Open raymond-yuan opened 10 months ago
Please give the specific code location
Please give the specific code location
In the GaussianDiffusion's method "training_losses_s2s" one can notice that in the 1622th LoC (gaussian_diffusion.py) predict_x_start
is introduced (and this is the only one occurrence of that hyperparameter in the whole codebase of the AR-Diffusion):
if self.config.predict_x_start:
x_output = model_out_x_start
else:
x_output = x_start
The predict_xstart
is referenced plenty of times in the codebase and its behaviour is, in fact, the same as setting the model_mean_type to ModelMeanType.START_X - that is, AR-Diffusion outputs $x_0$ instead of noise. However, what is more confusing, I found the comment that suggested the AR-Diffusion usually models a noise added in the forward diffusion process instead (in the DDIM sampling-related code).

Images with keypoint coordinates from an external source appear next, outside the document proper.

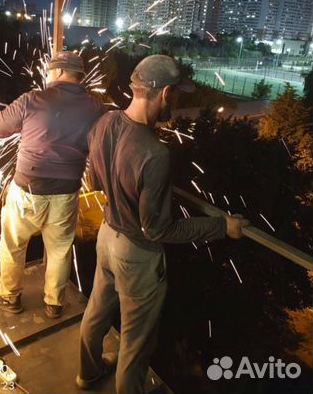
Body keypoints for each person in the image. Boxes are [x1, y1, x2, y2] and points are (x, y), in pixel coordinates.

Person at [77, 55, 249, 394]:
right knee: (135, 343)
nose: (178, 101)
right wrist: (220, 227)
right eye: (177, 95)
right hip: (136, 256)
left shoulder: (104, 122)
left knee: (96, 313)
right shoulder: (155, 153)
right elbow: (156, 229)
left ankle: (88, 373)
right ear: (166, 93)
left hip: (107, 236)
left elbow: (95, 180)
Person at [0, 51, 104, 319]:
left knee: (14, 244)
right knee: (60, 249)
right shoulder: (96, 108)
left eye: (49, 71)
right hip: (67, 191)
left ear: (60, 72)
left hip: (28, 189)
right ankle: (54, 303)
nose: (47, 75)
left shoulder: (33, 100)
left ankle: (10, 297)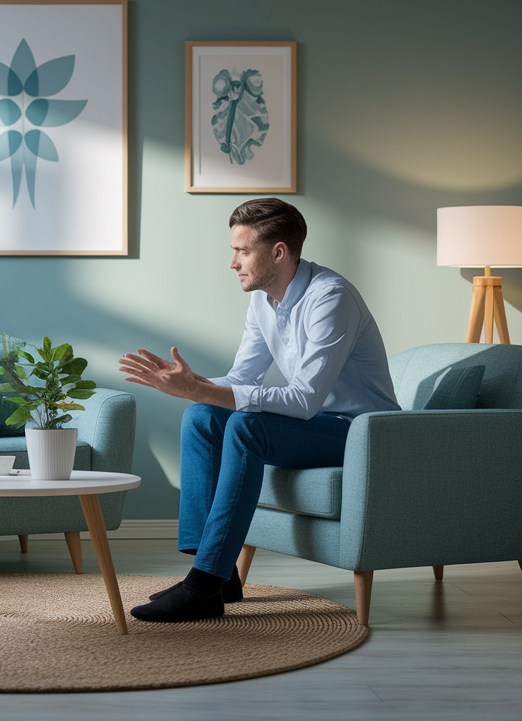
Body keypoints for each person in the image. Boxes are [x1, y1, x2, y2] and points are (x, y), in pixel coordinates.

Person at [118, 198, 400, 622]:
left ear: (278, 252)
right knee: (200, 417)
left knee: (247, 427)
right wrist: (189, 386)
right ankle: (220, 577)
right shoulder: (264, 300)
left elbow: (304, 400)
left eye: (242, 250)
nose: (233, 262)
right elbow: (242, 378)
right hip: (319, 426)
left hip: (360, 432)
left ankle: (202, 586)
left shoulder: (331, 298)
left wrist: (199, 389)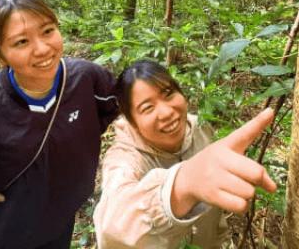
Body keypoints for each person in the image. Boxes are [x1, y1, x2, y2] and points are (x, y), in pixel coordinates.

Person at [0, 0, 119, 249]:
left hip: (60, 221)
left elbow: (121, 109)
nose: (42, 49)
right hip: (3, 230)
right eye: (21, 42)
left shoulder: (86, 79)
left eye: (48, 31)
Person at [93, 60, 277, 248]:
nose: (166, 112)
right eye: (147, 108)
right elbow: (111, 227)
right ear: (132, 121)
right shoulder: (125, 158)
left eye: (168, 94)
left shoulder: (199, 127)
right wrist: (180, 186)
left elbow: (214, 216)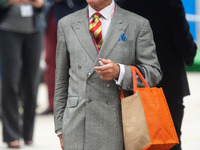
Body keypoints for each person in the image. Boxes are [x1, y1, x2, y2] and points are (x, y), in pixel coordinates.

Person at [53, 0, 162, 149]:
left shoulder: (137, 24)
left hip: (119, 126)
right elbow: (61, 80)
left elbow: (153, 72)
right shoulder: (66, 24)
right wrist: (60, 128)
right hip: (77, 128)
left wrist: (121, 72)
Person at [115, 0, 197, 149]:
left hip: (133, 81)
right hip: (169, 82)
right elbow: (183, 40)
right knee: (170, 139)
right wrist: (190, 55)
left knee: (134, 140)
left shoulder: (121, 3)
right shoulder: (170, 3)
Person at [0, 0, 46, 148]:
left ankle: (28, 133)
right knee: (10, 82)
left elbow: (48, 4)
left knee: (32, 83)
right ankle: (11, 135)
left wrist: (41, 3)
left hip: (35, 31)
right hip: (8, 30)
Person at [40, 0, 87, 115]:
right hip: (53, 15)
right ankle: (53, 105)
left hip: (76, 13)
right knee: (51, 62)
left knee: (78, 60)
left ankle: (79, 102)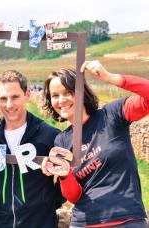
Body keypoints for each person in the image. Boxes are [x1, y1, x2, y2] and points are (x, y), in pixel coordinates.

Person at [41, 60, 148, 227]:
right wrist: (64, 175)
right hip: (84, 222)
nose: (61, 100)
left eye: (67, 92)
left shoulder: (112, 115)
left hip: (126, 220)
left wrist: (110, 77)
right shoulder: (62, 140)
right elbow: (74, 196)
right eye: (55, 95)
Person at [0, 70, 65, 228]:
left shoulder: (50, 136)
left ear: (27, 94)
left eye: (15, 97)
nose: (9, 105)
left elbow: (65, 177)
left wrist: (46, 206)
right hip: (0, 224)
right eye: (3, 98)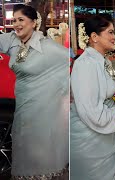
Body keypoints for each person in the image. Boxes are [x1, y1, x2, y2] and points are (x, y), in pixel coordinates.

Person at [0, 4, 69, 179]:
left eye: (21, 20)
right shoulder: (12, 41)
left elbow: (70, 59)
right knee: (22, 142)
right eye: (14, 20)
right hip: (22, 101)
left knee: (40, 144)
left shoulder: (47, 47)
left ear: (33, 23)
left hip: (43, 103)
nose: (16, 24)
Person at [70, 15, 115, 180]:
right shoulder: (86, 64)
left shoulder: (103, 61)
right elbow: (90, 110)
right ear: (94, 37)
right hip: (92, 143)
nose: (114, 37)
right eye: (109, 32)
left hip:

# Usually our model outputs epsilon, but we re-derive it
# in case we used x_start or x_prev prediction.
This is just an attempt we made. Here we still follow the Diffusion-LM approach, that is, x_output = x_start. That is, the corresponding predict_x_start=False in config.yaml. There is indeed some confusion here with predict_xstart, but you don’t need to worry about predict_x_start. This is code that is convenient for debugging.
Are these supposed to be the same variable? They control different things in the code. Just wanted to clarify behavior here.
In the default configs, one is set to True, and the other is set to False which leads to very confusing behavior.